Görev - Mahkeme kararının "Görüntülediğiniz mahkeme kararı" sözleriyle başlayıp "E., 2017/128 K." sözlerine kadar süren kısmını hiçbir değişiklik yapmadan yeniden yazın.

Sayfa Alıntısı -
* * * * * * * * *

Emsal Mahkeme Kararı İstanbul Bölge Adliye Mahkemesi 16. Hukuk Dairesi 2017/2923 E. 2019/2356 K. 01.11.2019 T.

Görüntülediğiniz mahkeme kararı kesinleşmiş bir karardır.

T.C.
İSTANBUL
BÖLGE ADLİYE MAHKEMESİ
16. HUKUK DAİRESİ
T Ü R K M İ L L E T İ A D I N A
İ S T İ N A F K A R A R I
DOSYA NO: 2017/2923 Esas
KARAR NO : 2019/2356 Karar
İNCELENEN KARARIN
MAHKEMESİ: İSTANBUL 14. ASLİYE TİCARET MAHKEMESİ
TARİHİ : 20/02/2017
NUMARASI : 2014/1282 E., 2017/128 K.
DAVANIN KONUSU: Menfi Tespit (Ticari İlişkiden Kaynaklanan)
KARAR TARİHİ: 01/11/2019
İstinaf incelemesi üzerine Dairemize gelen dosya incelendi;
GEREĞİ DÜŞÜNÜLDÜ:
İLK DERECE MAHKEMESİNE AÇILAN DAVADA A-)Açılan dava ve iddia :Davacı vekili dava dilekçesinde; davalı şirketin İstanbul 15. Asliye Ticaret Mahkemesi’nin 2014/519 D. İş sayılı kararı ile müvekkili hakkında ihtiyati haciz kararı aldığını ve kararı İstanbul …. İcra Müdürlüğü’nün … E. Sayılı dosyası ile icra takibine konu ettiğini, bu takipten 27.10.2014 tarihinde haberdar olduklarını, takibe dayanak 16.03.2012 tanzim 16.03.2014 vade tarihli ve 100.000,00TL bedelli senet olduğunu, senedin malen mi, nakden mi ahzolunduğu belli olmadığını, müvekkili ile davalı şirket arasında “…” markasının kullanımı için 6.03.2012 tarihli 5 yıl süreli “Franchise Sözleşmesi” imzalandığını, müvekkili ile davalı şirket arasındaki ticari ilişki kapsamında davalı firmanın müvekkiline satması için ürün gönderdiğini ve faturalandırdığını, müvekkili tarafından ödendiğini, ticari ilişki devam ederken davalı tarafın haksız olarak ürün göndermediğini ve ticari ilişkinin sonlandığı, müvekkilinin son dönem faturalarını demediğini, faturalardaki rakamların gerçeği yansıtmadığını, yargılamaya tabi olduğunu bu iki faturanın toplam bedelinin 18.000,00TL ye tekabül ettiğini, senet üzerindeki tanzim ve vade tarihi davalı firma yetkilileri tarafından doldurulduğunu, senet üzerinde tahrifat yapıldığını, davalı tarafın bunu kötü niyetli olarak kullandığını, teminat senedi olarak verildiğini, teminat senedi yargılama neticesinde icraya konu olabileceğini, müvekkilinin böyle bir borcu olmadığını, İstanbul …. İcra Müdürlüğü’nün … E. Sayılı dosyasına konu senette ötürü müvekkilinin davalıya borçlu olmadığının tespitini, icra veznesine yatıracağı dosya borcunun davalı tarafından vezneden çekilmemesi için ihtiyati tedbir kararı verilmesini, davalının %20 den aşağı olmamak üzere tazminata mahkum edilmesini talep etmiştir.

* * * * * * * * *

Gösterilen Veriler -
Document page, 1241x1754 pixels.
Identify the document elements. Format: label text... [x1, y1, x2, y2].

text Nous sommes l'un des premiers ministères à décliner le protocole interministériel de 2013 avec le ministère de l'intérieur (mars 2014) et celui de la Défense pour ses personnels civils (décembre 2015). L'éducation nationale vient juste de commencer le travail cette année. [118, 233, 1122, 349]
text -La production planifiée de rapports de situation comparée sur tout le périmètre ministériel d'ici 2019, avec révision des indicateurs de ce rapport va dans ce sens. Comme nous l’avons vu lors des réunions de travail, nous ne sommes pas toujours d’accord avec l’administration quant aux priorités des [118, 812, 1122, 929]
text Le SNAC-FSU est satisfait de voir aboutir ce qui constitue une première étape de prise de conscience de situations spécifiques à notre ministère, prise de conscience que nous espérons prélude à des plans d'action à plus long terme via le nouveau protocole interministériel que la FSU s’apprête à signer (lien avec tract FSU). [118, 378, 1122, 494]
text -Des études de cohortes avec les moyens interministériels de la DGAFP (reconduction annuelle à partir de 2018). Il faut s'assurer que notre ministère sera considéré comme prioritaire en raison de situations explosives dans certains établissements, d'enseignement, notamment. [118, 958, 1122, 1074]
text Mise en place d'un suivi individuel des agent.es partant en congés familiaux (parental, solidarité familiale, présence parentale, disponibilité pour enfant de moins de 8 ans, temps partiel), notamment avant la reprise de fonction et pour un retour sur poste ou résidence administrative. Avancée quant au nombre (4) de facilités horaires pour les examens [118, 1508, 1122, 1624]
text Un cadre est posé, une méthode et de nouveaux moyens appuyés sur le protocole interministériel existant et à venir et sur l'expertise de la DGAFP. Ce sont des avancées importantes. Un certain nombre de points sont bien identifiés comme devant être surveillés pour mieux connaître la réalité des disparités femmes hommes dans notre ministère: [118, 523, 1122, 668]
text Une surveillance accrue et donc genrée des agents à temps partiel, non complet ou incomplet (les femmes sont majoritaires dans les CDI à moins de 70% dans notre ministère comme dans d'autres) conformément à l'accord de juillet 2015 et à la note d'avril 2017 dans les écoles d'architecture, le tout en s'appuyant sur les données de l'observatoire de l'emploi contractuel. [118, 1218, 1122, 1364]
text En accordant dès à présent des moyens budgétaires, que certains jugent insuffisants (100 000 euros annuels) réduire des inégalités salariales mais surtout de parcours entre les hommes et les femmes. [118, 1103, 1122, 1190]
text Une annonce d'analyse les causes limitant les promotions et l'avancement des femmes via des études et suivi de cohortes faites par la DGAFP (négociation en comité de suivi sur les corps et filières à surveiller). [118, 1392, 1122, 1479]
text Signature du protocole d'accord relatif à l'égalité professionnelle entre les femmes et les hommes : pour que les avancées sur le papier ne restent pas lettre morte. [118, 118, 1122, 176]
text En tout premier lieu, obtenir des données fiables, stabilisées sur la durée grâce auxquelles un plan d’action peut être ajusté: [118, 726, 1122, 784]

* * * * * * * * *

Görevin Çözümü -
Görüntülediğiniz mahkeme kararı kesinleşmiş bir karardır.

T.C.
İSTANBUL
BÖLGE ADLİYE MAHKEMESİ
16. HUKUK DAİRESİ
T Ü R K M İ L L E T İ A D I N A
İ S T İ N A F K A R A R I
DOSYA NO: 2017/2923 Esas
KARAR NO : 2019/2356 Karar
İNCELENEN KARARIN
MAHKEMESİ: İSTANBUL 14. ASLİYE TİCARET MAHKEMESİ
TARİHİ : 20/02/2017
NUMARASI : 2014/1282 E., 2017/128 K.